Asio is a genus of typical owls, or true owls, in the family Strigidae. The genus Asio contains the eared owls, which are characterised by feather tufts on the head which give the appearance of "ears". The genus name Asio is the Latin name for a type of eared owl.
This group has representatives over most of the planet, and the short-eared owl is one of the most widespread of all bird species, breeding in Europe, Asia, North and South America, the Caribbean, Hawaii and the Galápagos Islands. Its geographic range extends to all continents except Antarctica and Australia.
These are medium-sized owls, 30–46 centimetres (12–18 in) in length with 80–103 centimetres (31–41 in) wingspans. They are long winged and have the characteristic facial disc.

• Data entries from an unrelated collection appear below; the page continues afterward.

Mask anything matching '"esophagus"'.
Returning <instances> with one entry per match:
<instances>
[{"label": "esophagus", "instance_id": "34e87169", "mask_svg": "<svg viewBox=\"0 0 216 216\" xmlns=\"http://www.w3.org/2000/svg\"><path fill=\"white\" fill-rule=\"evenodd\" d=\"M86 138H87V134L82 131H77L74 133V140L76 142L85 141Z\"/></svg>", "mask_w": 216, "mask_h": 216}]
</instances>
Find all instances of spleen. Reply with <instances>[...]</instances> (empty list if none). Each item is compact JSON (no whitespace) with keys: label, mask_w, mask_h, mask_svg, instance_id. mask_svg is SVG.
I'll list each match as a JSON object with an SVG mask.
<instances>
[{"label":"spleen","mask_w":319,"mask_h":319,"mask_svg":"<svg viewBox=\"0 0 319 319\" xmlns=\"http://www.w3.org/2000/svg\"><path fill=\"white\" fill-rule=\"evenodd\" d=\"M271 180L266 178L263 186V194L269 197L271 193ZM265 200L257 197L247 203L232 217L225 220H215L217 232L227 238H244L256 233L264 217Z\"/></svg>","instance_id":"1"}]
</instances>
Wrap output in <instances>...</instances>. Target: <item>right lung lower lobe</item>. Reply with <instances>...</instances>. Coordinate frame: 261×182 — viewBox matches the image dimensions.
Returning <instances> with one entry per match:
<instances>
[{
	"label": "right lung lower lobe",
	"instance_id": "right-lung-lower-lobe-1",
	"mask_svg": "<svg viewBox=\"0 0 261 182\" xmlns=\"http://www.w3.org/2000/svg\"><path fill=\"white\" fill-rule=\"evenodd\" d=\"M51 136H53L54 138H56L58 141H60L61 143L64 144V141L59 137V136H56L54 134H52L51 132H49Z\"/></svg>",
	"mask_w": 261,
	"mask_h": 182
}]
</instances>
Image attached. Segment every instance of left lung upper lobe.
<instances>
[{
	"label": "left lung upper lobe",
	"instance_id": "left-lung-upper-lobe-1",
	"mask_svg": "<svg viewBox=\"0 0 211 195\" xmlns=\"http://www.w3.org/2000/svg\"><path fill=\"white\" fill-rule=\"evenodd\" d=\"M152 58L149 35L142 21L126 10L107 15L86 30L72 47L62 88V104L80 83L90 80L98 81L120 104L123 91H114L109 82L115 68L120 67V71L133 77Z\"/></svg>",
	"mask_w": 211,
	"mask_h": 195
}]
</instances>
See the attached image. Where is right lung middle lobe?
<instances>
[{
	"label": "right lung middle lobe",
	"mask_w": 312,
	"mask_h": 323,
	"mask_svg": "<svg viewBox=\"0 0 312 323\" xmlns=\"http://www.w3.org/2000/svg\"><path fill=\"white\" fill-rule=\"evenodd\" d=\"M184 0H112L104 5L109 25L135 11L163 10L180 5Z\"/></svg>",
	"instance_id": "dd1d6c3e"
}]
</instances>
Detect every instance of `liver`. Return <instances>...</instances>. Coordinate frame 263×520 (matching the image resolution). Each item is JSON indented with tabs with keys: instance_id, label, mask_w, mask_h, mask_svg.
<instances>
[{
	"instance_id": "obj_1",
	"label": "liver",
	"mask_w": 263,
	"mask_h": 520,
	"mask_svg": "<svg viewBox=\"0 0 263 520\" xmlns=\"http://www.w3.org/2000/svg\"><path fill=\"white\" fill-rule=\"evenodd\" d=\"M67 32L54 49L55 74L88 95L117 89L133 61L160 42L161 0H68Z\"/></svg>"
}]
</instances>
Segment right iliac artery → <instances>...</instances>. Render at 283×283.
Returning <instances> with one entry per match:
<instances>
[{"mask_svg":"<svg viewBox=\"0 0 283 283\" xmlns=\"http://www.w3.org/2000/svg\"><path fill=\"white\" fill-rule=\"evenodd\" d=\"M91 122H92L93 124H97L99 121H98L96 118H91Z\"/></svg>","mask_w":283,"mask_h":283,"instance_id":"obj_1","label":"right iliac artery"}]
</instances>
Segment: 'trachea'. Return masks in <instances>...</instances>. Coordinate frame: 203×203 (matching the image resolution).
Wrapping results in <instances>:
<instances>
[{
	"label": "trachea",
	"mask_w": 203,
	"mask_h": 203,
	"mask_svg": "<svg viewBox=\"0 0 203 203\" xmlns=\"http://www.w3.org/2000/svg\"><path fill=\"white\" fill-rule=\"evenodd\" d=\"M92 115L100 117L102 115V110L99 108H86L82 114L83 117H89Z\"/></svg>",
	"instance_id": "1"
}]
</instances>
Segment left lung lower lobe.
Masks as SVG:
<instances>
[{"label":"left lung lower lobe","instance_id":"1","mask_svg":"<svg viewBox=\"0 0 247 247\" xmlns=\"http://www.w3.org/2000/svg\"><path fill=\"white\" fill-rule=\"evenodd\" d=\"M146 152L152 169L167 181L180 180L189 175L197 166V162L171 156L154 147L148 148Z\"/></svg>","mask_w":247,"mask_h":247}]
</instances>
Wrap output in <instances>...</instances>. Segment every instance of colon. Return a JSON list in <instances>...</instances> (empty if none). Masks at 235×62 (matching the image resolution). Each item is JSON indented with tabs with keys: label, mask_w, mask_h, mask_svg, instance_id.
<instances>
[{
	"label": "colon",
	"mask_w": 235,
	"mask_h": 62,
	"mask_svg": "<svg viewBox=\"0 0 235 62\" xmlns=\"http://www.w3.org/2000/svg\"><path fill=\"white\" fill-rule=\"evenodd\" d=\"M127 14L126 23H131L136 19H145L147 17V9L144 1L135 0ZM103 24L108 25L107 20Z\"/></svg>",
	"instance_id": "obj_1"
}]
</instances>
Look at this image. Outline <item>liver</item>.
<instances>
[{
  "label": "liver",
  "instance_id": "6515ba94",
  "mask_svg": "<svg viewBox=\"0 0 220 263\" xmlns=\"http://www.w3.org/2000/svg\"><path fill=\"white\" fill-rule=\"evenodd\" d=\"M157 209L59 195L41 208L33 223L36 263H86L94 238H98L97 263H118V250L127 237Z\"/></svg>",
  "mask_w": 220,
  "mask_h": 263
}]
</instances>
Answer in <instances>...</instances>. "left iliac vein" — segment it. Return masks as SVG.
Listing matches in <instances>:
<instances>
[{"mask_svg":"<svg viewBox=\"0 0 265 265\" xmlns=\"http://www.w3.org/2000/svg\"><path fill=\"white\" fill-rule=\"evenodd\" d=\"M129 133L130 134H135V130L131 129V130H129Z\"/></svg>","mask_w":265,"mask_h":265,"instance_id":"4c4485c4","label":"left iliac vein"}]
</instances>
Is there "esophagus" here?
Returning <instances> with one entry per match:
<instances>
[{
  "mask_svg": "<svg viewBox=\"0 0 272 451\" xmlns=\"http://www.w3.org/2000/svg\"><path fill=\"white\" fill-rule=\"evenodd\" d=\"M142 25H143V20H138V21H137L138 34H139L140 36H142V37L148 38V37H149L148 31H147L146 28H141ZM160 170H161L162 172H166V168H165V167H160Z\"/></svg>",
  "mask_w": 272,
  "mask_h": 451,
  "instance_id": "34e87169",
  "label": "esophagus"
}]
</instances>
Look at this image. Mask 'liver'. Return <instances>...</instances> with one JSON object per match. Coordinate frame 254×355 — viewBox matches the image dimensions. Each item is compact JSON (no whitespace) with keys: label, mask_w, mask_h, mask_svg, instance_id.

The two northern species are partially migratory, moving south in winter from the northern parts of their range, or wandering nomadically in poor vole years in search of better food supplies. Tropical Asio owls are largely sedentary.
Asio owls are mainly nocturnal, but short-eared owls are also crepuscular. Most species nest on the ground, but the long-eared owl, Asio otus, nests in the old stick nests of crows, ravens and magpies (family Corvidae) and various hawks.
These owls hunt over open fields or grasslands, taking mainly rodents, other small mammals and some birds.